The Beggar’s Garden, composed of nine short stories, deals with the characters and issues in a very non-judgmental way. Without being cold, the DTES is just what it is: a place in the city where these characters happen to live/work/pass through. Everyone has a story to tell, and Christie—who worked in a homeless shelter in the DTES and provided outreach to the severely mentally ill—has created nine fictional yet truthful and realistic stories.
My favourite two stories were “Emergency Contact” and the title story, “The Beggar’s Garden”. In my opinion, it was these two stories that cast aside the assumptions the most.
The homeless man in “The Beggar’s Garden” is not a drug addict or an alcoholic. He is simply a man who has been down on his luck his whole life and has no means to scrape by.
The thing that drew me to “Emergency Contact” is the honest, unassuming way that Michael Christie wrote in first person of a mentally unstable woman. The writing is brilliant, strong, and humorous—but not derogatory. Christie writes straightforwardly about the characters conditions, and some stories don’t even deal with someone directly linked to the DTES, but someone they know or love.
Here is a funny, no-nonsense snippet from the story “King Me”. Saul is a patient in a mental institution and has not been taking his medication for a couple days:
“Feel like checkers, Saul?” she said, glancing with apparent awe at his Intuitional Headwrap. He considered describing to her how the Wrap amplified his thinking, but doing so would force him to use upside-down words so he was silent. He’d so far avoided inflicting the infinite wattage of his brain on Kim and those sixty-four squares, fearing that a defeat as crushing as he’d administer could be ruinous to her already fragile mental constitution.

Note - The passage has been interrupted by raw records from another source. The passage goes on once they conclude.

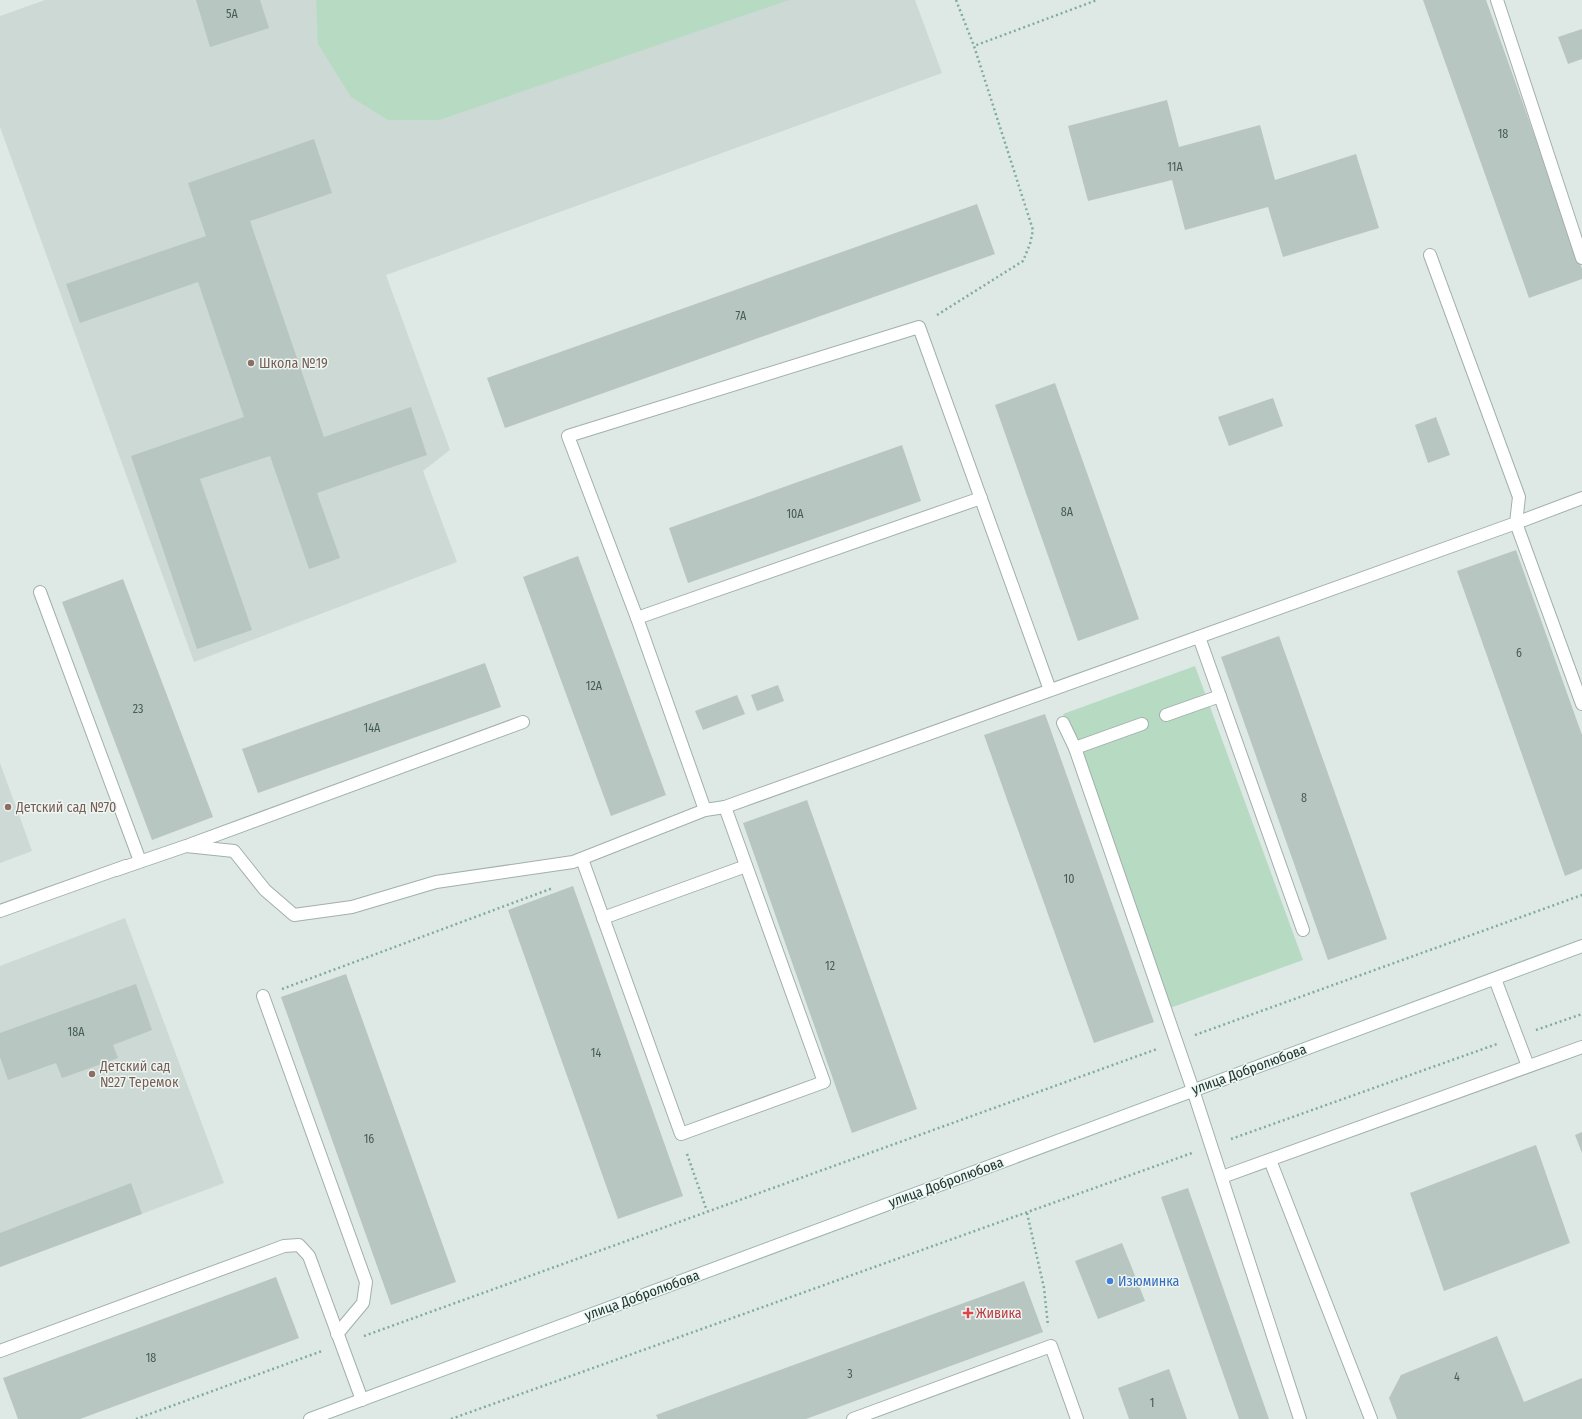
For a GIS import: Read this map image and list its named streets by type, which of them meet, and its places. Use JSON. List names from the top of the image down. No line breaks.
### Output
{"streets":{"street":["улица Добролюбова"]},"places":{"other":["Школа №19","Детский сад №70","Детский сад №27 Теремок","Изюминка"],"health":["Живика"]},"house_numbers":["5А","18","11А","7А","8А","10А","6","12А","23","14А","8","10","12","18А","14","16","18","3","4","1"]}
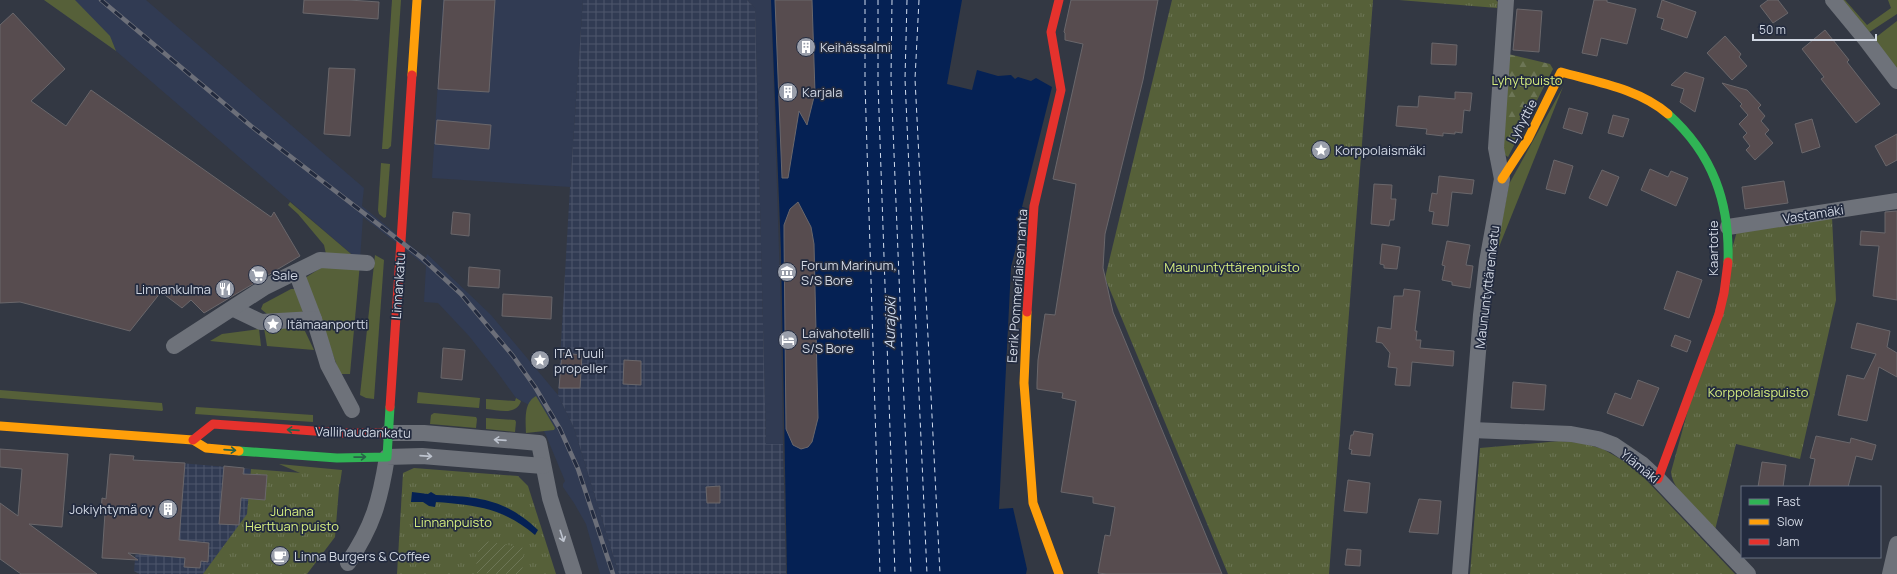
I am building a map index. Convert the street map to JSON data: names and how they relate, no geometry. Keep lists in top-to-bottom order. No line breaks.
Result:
{"streets":{"street":["Lyhyttie","Vastamäki","Kaartotie","Linnankatu","Eerik Pommerilaisen ranta","Maununtyttärenkatu","Vallihaudankatu","Ylämäki"]},"crossings":[["Lyhyttie","Kaartotie"],["Lyhyttie","Maununtyttärenkatu"],["Vastamäki","Kaartotie"],["Kaartotie","Ylämäki"],["Linnankatu","Vallihaudankatu"],["Maununtyttärenkatu","Ylämäki"]],"water":["Aurajoki"],"parks":["Lyhytpuisto","Maununtyttärenpuisto","Korppolaispuisto","Juhana Herttuan puisto","Linnanpuisto"],"places":{"building":["Keihässalmi","Karjala","Jokiyhtymä oy"],"place":["Korppolaismäki","Itämaanportti","ITA Tuuli propeller"],"museum":["Forum Marinum, S/S Bore"],"supermarket":["Sale"],"restaurant":["Linnankulma"],"hotel":["Laivahotelli S/S Bore"],"cafe":["Linna Burgers & Coffee"]},"legend":["Fast","Slow","Jam"],"scale_bar":"50 m"}
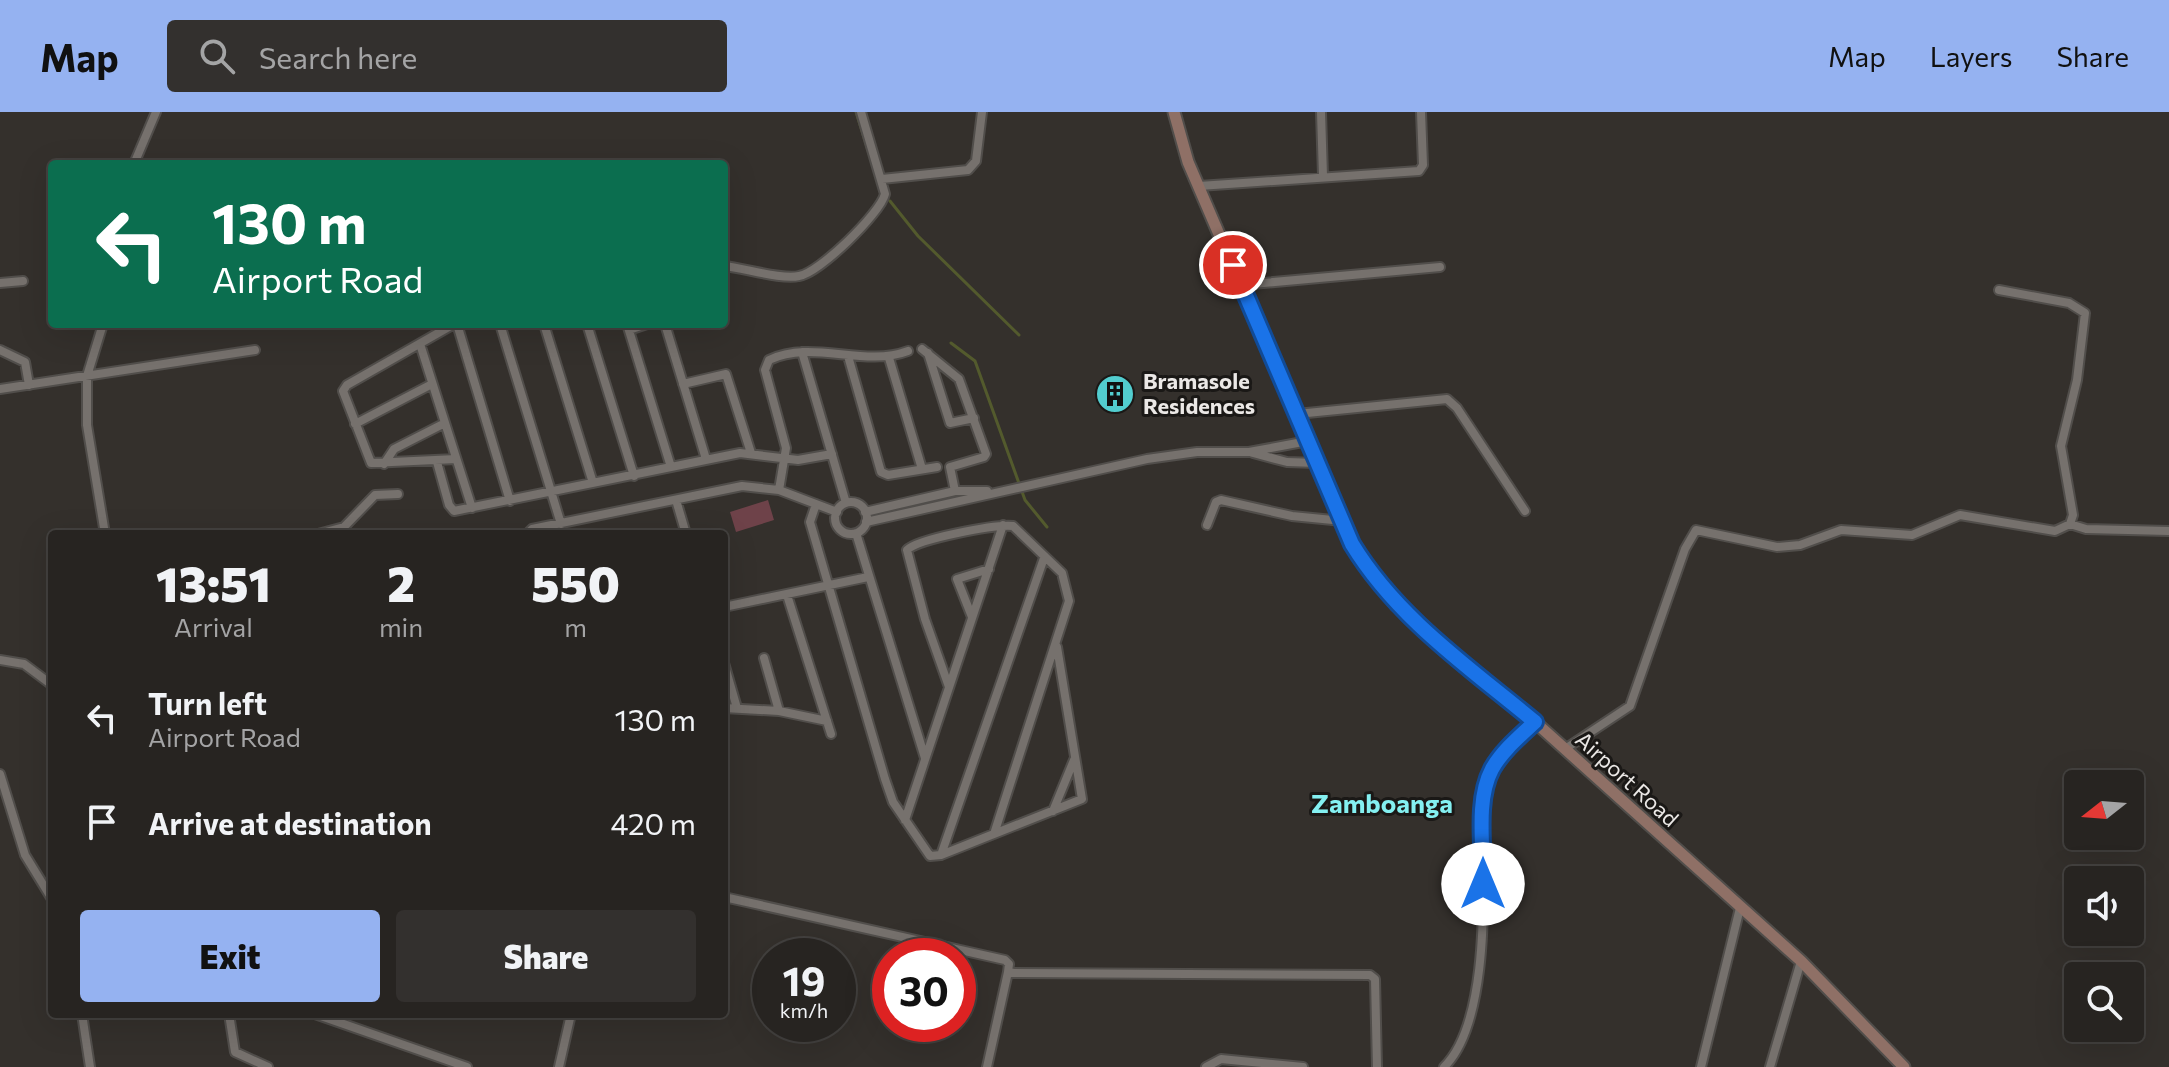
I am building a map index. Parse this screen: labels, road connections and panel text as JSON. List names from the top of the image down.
{
  "streets": {
    "main road": ["Airport Road"]
  },
  "districts": ["Zamboanga"],
  "places": {
    "building": ["Bramasole Residences"]
  },
  "north": "left",
  "page": {
    "header": "Map",
    "search": "Search here",
    "nav": ["Map", "Layers", "Share"],
    "turn": ["130 m", "Airport Road"],
    "eta": [
      "13:51",
      "Arrival",
      "2",
      "min",
      "550",
      "m"
    ],
    "list": [
      {
        "name": "Turn left",
        "note": "Airport Road",
        "value": "130 m"
      },
      {
        "name": "Arrive at destination",
        "value": "420 m"
      }
    ],
    "buttons": ["Exit", "Share"],
    "speed": "19 km/h",
    "limit": "30"
  }
}
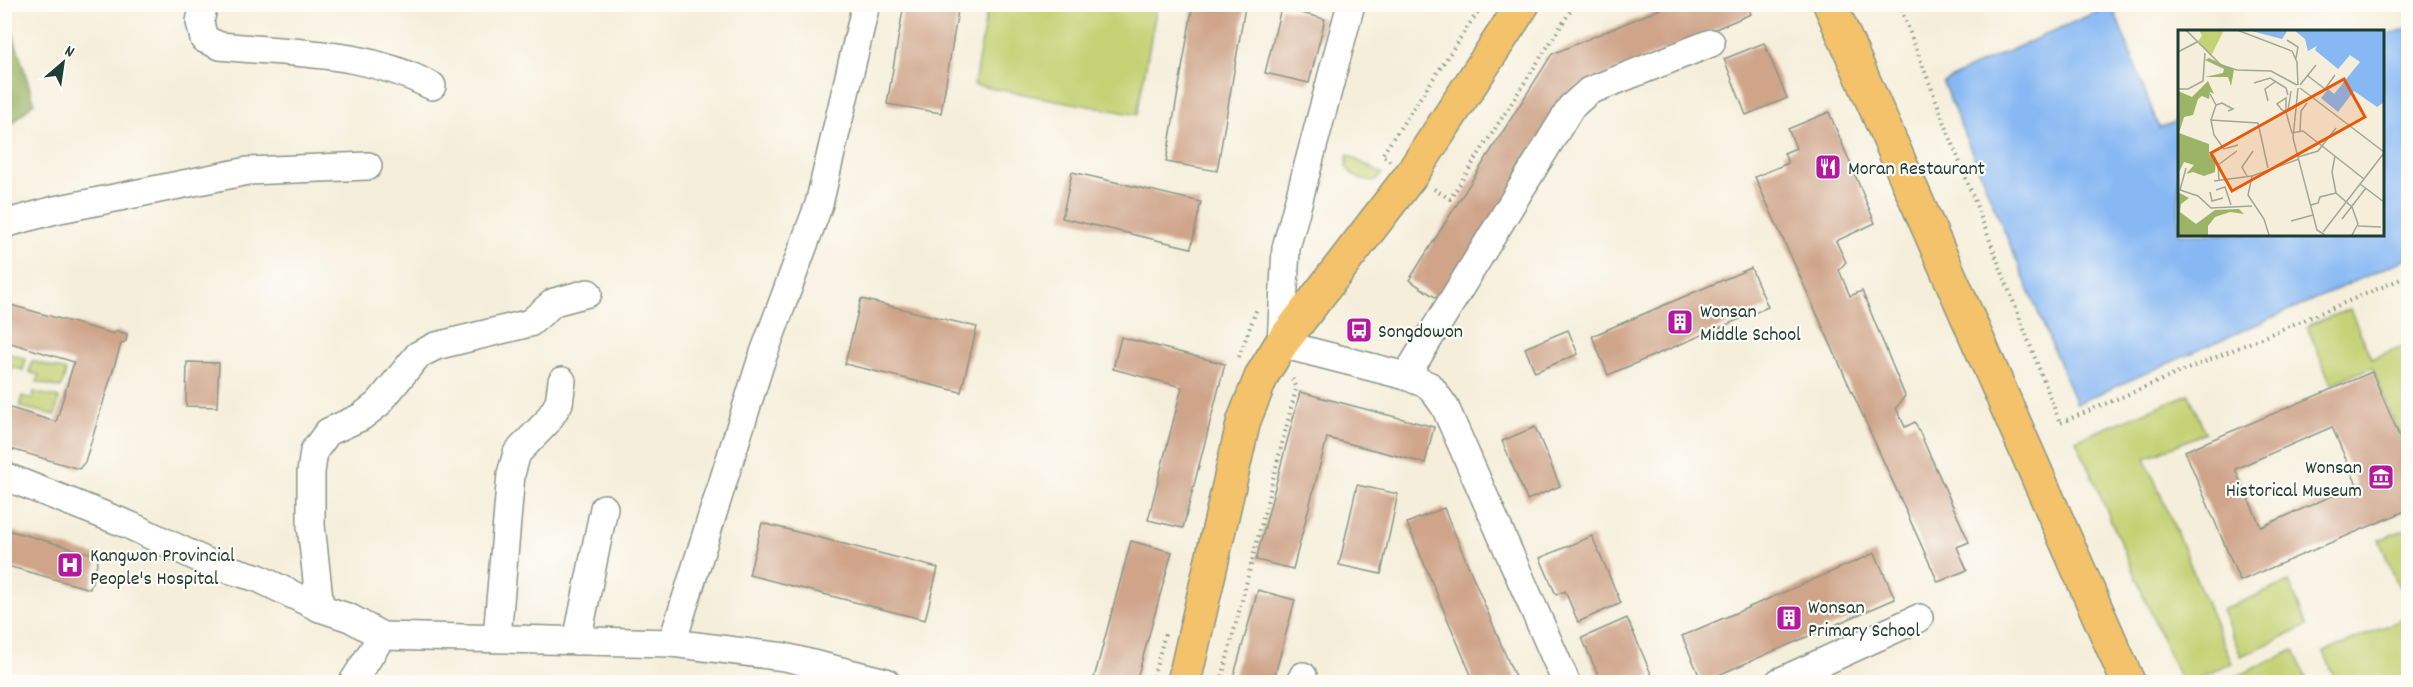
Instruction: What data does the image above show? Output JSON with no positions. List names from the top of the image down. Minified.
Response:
{"places":{"restaurant":["Moran Restaurant"],"building":["Wonsan Middle School","Wonsan Primary School"],"bus stop":["Songdowon"],"museum":["Wonsan Historical Museum"],"hospital":["Kangwon Provincial People's Hospital"]},"north":"top right"}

My one disappointment was the interconnection between characters. I’ve mentioned a couple times before how I enjoy when short stories connect in subtle ways and with seemingly unimportant details. While there were a couple instances I caught, on the whole the thing that binds these stories is the location: Vancouver’s DTES.
Michael Christie deals with issues and people connected to the DTES. His writing is strong, original, and easy to read. I found The Beggar’s Garden enjoyable and several of the stories left me wanting to know more about the characters and their stories. I look forward to watching Christie’s writing career.